Tuesday, May 26, 2009

MOSS 2007 Content Type Field Authorization

In MOSS 2007 you have authorization control over an entire content type, but not over a single field or combination of fields. This requirement comes up often with some of my clients, so I decided to whip up a quick authorization container control that could be wrapped around fields in a page layout to control who has access to the fields. This will work both for content editing and for content viewing.

First you need to create a custom ASP.NET control that can act as a container. While this is fairly easy, one item that often catches people unaware is the ParseChildren attribute. You need to set the ParseChildren to "false" in order for the custom ASP.NET control to interpret nested tags as separate controls rather than as properties. Setting the ParseChildren attribute to "true" will cause the control to think that the nested tags contain values that should be set to the matching properties of the control.

The complete code for the finished control is listed below:

using System;
using System.Collections.Generic;
using System.ComponentModel;
using System.Text;

using System.Web;
using System.Web.UI;
using System.Web.UI.WebControls;
using Microsoft.SharePoint;
using Microsoft.SharePoint.WebControls;

namespace MyCompany.SharePoint
{
[DefaultProperty("Groups")]
[ParseChildren(false)]
[ToolboxData("<{0}:AuthorizationContainer runat=server>")]
public class AuthorizationContainer : CompositeControl
{
private const string groupsCategory = "SharePoint";
private const string groupsViewState = "Groups";

[Bindable(false)]
[Category(groupsCategory)]
[DefaultValue("")]

[Localizable(false)]
public string Groups
{
get
{
string groups = (string)ViewState[groupsViewState];
if (groups == null)
{
groups = string.Empty;
}
return groups;
}
set
{
ViewState[groupsViewState] = value;
}
}

protected override void RenderContents(HtmlTextWriter output)
{
try
{
SPWeb web = SPControl.GetContextWeb(this.Context);
SPUser user = web.CurrentUser;
bool isInGroup = false;

if (!string.IsNullOrEmpty(this.Groups))
{
string[] items = this.Groups.Split(',');
foreach (string item in items)
{
if (this.IsInGroup(user, item.Trim()))
{
isInGroup = true;
break;
}
}
}
else
{
isInGroup = true;
}

if (isInGroup)
{
base.RenderContents(output);
}
}
catch (Exception ex)
{
output.WriteLine(ex.Message);
}
}

private bool IsInGroup(SPUser user, string name)
{
foreach (SPGroup group in user.Groups)
{
if (group.Name == name) return true;
}
return false;
}
}
}

As you can see the code is fairly simple.
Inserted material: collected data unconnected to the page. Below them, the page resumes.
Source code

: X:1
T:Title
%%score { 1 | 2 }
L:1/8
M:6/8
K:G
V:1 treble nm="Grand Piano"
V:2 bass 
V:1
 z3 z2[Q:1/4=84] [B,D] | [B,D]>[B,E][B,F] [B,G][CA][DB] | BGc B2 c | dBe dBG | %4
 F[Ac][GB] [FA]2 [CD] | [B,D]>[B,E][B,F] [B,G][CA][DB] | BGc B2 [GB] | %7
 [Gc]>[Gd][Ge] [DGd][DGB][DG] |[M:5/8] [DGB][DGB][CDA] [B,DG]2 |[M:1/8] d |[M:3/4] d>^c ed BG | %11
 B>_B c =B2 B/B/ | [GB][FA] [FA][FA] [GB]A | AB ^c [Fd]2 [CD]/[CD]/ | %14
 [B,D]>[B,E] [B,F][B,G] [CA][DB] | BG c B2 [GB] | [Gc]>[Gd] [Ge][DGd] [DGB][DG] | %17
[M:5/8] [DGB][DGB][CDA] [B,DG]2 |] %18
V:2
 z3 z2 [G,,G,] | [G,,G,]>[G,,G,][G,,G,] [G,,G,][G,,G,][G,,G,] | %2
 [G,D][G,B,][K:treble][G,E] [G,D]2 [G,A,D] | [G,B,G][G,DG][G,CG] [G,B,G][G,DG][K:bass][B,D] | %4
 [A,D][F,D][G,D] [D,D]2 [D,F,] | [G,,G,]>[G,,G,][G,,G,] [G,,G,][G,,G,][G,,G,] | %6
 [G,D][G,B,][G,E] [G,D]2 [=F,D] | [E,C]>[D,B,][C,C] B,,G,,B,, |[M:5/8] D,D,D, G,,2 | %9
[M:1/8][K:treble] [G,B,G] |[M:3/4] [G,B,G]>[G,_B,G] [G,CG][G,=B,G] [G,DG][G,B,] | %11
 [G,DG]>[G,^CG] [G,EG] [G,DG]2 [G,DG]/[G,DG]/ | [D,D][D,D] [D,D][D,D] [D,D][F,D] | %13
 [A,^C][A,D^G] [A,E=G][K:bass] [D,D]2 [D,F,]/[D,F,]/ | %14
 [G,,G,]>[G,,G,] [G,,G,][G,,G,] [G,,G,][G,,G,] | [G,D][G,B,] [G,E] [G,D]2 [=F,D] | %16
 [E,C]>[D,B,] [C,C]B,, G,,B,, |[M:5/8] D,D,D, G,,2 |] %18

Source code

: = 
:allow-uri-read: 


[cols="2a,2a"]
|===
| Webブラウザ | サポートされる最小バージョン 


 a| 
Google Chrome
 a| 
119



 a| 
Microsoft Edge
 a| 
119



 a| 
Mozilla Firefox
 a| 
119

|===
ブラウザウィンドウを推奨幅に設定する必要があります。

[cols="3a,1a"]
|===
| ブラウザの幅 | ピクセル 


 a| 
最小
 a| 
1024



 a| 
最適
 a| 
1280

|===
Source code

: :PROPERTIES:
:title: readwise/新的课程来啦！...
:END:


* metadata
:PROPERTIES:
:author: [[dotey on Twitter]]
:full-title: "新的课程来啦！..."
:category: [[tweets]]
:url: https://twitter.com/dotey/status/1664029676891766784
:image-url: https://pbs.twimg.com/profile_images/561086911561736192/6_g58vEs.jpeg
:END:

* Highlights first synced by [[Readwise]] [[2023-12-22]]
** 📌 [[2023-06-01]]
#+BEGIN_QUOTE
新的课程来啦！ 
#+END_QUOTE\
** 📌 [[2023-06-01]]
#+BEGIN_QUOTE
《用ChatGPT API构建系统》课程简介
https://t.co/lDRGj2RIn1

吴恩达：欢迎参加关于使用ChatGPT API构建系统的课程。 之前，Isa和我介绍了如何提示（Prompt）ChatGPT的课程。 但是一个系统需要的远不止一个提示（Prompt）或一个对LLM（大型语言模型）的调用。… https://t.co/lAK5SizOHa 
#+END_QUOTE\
There is a property for setting the comma separated list of SharePoint group names that are authorized to view the content of the control, and a render method that checks to make sure that the current user is a member of one of the specified groups.
Using this new control to filter authorized users is super easy. Open up the page you want to edit in SharePoint Designer and edit the page layout of the page. The page layout will contain placeholder controls for the content type fields. Wrap the new AuthorizationContainer around the sections that you want to control. An example of this is listed below.

<MyControls:AuthorizationContainer runat="server" Groups="Approvers">
<table id="MSO_ContentTable" cellpadding="0" cellspacing="0" border="0" width="100%">
<tr> <td>
<div class="pageContent">
<PublishingWebControls:RichHtmlField id="content" FieldName="PublishingPageContent" runat="server"/>
</div>
</td>
</tr>
</table>
</MyControls:AuthorizationContainer>

While this code sample is simple in nature, you could extend it in many ways. It could filter authorization by audience membership or by custom logic based on database stored values. Feel free to turn it into whatever you want, just make sure to share the goods with me.